_List of tasks_
1. Answer these from the passage about Zsuzsa:
(a) Which languages is she fluent in?
(b) Where does the group of old school friends get together a couple of times a year?
(c) Besides running a leather goods shop, what does one of her daughters work as?
2. From the passage about Zsuzsa, pull out everything from "I ask about" down to "situation, I imagine.", word for word.
3. Extend the passage about Zsuzsa, picking up after its final sentence.

_Text shown_

· · · · ·

After he died, she moved from her house out of town, and bought her apartment close to the Bohemian district of Pest, so she could spend all her free time going to the theatre or the opera or to a music concert (actually it’s not far from where Dad grew up). She loves it. She had a successful career as the manager of an international marketing firm, and traveled widely to China, Russia, the USA, Italy, Turkey, and all over Europe. She’s is retired now, and fluent in Hungarian, Russian, English and German.
And what an animated, kind and lovely old woman. She is a friend of Kati who owns our apartment. There is a group of them who have kept in touch since their High School years, and still get together at Kati’s country house on the Danube a couple of times a year.
I ask about who owns all the residences. She explains everyone in Hungary aspires to own their own apartment. They are like our strata titles. You pay so much per month for building maintenance, water and such. You can rent, but it is getting very expensive to do so. Sounds familiar. She has two daughters, and is not sure which is happier – the one with the family, or the one who runs a leather goods shop and also works as a film producer. “But she is single,” she decries.
Zsuzsa has antique German furniture, because she didn’t want any of the stuff from the home out of town when her husband left. She was too upset. A clean slate. Her married daughter lives there. The other “also owns a house”. There’d be interesting stories in that situation, I imagine.

· · · · ·

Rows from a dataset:
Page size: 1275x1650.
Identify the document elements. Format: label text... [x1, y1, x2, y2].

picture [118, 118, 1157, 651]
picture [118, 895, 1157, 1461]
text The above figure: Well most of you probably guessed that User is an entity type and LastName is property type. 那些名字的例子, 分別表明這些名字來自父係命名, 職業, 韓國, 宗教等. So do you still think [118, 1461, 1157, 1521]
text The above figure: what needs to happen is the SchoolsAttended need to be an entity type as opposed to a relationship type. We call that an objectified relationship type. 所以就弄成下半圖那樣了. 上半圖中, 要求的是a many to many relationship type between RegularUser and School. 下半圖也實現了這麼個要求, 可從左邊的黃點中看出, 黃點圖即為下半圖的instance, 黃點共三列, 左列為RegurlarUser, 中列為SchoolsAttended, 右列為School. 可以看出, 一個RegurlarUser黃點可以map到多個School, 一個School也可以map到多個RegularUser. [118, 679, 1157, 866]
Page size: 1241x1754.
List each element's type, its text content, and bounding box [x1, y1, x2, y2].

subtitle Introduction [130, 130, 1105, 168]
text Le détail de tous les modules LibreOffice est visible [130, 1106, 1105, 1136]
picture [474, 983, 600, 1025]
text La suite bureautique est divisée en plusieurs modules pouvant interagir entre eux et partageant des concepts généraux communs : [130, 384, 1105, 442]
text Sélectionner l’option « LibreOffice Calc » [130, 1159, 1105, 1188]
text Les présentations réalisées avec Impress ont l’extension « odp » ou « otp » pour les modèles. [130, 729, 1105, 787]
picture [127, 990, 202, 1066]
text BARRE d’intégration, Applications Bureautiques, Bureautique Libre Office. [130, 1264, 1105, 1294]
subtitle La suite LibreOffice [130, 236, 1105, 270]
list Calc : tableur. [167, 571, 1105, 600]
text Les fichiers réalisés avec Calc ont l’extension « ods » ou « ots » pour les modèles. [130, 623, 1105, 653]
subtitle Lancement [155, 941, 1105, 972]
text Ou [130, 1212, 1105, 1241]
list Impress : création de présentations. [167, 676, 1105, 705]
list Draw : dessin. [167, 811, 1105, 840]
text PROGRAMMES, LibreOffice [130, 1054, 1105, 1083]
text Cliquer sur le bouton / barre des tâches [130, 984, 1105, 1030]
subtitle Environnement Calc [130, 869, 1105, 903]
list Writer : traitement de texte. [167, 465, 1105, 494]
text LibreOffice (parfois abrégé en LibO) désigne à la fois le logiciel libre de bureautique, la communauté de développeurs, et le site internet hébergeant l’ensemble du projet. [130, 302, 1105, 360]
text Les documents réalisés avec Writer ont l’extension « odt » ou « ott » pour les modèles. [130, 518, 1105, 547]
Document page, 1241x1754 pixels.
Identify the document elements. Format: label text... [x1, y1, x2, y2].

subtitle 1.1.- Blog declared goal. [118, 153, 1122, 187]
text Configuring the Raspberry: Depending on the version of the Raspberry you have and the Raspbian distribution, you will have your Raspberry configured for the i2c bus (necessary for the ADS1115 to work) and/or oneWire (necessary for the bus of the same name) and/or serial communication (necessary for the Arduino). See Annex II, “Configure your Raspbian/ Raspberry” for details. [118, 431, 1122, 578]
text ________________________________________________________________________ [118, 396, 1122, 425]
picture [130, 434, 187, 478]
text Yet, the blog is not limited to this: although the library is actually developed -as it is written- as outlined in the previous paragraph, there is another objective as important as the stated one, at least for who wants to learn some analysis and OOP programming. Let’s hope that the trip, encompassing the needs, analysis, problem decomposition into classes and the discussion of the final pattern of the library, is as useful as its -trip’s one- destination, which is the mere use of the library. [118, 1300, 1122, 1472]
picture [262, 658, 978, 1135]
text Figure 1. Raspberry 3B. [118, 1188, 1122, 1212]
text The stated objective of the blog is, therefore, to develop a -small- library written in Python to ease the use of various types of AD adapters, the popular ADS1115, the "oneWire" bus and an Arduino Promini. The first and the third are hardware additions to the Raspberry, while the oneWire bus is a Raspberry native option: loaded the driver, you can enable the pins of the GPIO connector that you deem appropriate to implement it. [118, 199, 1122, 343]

· · · · ·

_Responses for each task_
1.
(a) Hungarian, Russian, English and German.
(b) At Kati's country house on the Danube.
(c) A film producer.

2.
I ask about who owns all the residences. She explains everyone in Hungary aspires to own their own apartment. They are like our strata titles. You pay so much per month for building maintenance, water and such. You can rent, but it is getting very expensive to do so. Sounds familiar. She has two daughters, and is not sure which is happier – the one with the family, or the one who runs a leather goods shop and also works as a film producer. “But she is single,” she decries.
Zsuzsa has antique German furniture, because she didn’t want any of the stuff from the home out of town when her husband left. She was too upset. A clean slate. Her married daughter lives there. The other “also owns a house”. There’d be interesting stories in that situation, I imagine.

3.
After being totally overfed with retes (a Hungarian strudel), tortes, bad instant coffee, wine and other types of liqueur, we walked with Zsuzsa over to the biggest and most famous of the markets in Budapest. Housed in an incredible, huge art deco market hall, downstairs are all the “Zoldseg” and “Gyumoltsz” (Greengrocers and Fruiterers), Delicatessen goods, cakes, breads and so on. Upstairs there are wines, Hungarian crafts and food courts serving langos and lots of other hot food stuff. It was stunning, so we’re going to head back there tomorrow for another look, and to stock up on veggies.
I ate so much cake ( “go on, have some more” ) that when I went to bed six hours later I felt uncomfortable in the chest and got up, and after a while, threw up. That felt better. As my father said, “I know when I’ve had too much.”